Good confo doesn't always equal a well tempered, talented horse either. I'm the "Show me how you do in the pen" type of person.
No, no, you missed the part where I said Connemaras. They all love to wear leather, regardless of the task, and they can all jump like crickets. I'll start a new thread with pics of that same horse skidding out a telephone pole, going over trails, popping over crossrails and carrying a kid bareback - sadly I don't have any pictures of him bringing in the cows, but he's happy to do that too.

Lol don't get her started on horses and showing. And for that matter mice and showing either.
I have mice too! But fair enough, enough thread drift. To bring it back to chickens, here are some ratty pictures of those two blue-red roosters. Please forgive the messy barn and bad pics, I snapped them while I was out checking on Bessie Cow, who slipped and sprained something and now won't get up, so gets checked, fed and watered round the clock - I'm back online because I'm exhausted (and awake!!) from it.

So, these fellows, while handsome and showing their Leghorn roots, are clearly not typey. Their legs were yellow as chicks and darkened to slate as they grew up. Still, they're a start and I mean it when I say I'll give one to anyone who wants to use them with some Leghorn hens.

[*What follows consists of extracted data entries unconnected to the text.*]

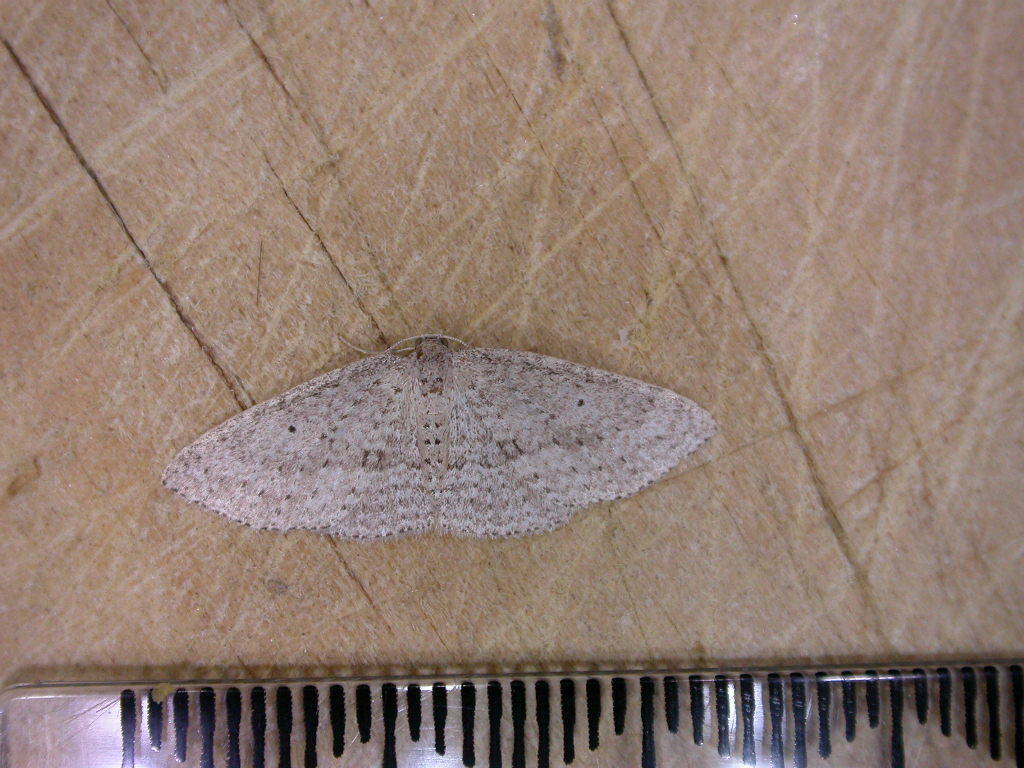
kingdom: Animalia
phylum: Arthropoda
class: Insecta
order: Lepidoptera
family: Geometridae
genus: Poecilasthena
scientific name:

LOL, those are call ducks and banties - he's not that huge
IMG_20210104_030242_7.jpg

.
Same rooster, they're both molting out their tails
IMG_20210104_030232_9.jpg


Back of the head doesn't show his paler lobes and bigger comb, but this picture of Roo Two has better lighting for their color - and was the only one I could get that wasn't just a blur, he's an active boy. His tail is growing back in and will be looking right in a month.
IMG_20210104_025845_5.jpg
 
I have mice too!
:yesss::highfive:
I snapped them while I was out checking on Bessie Cow, who slipped and sprained something and now won't get up, so gets checked, fed and watered round the clock - I'm back online because I'm exhausted (and awake!!) from it.
Make sure you're getting her up frequently. Poor girlfriend.
 
Make sure you're getting her up frequently. Poor girlfriend.

Thank you. If I could get her up at all, we wouldn't be having a problem! Happily cows, unlike horses, spend hours and hours every day lying down, so it's not as bad. We physically roll her from hip to hip if she doesn't do it on her own. And the cow sling is on it's way! I'm kicking myself because I used to have one, then divorced and lost my farm and it got left behind, and I never thought about it. Ahh, well. Soon fixed.

If lifting her to her feet 2x a day for a couple of hours doesn't get her standing on her own, then it will be time for injections of steroids'/painkillers/anti-inflammatories, of the therapeutic hock-injection style. Fun times!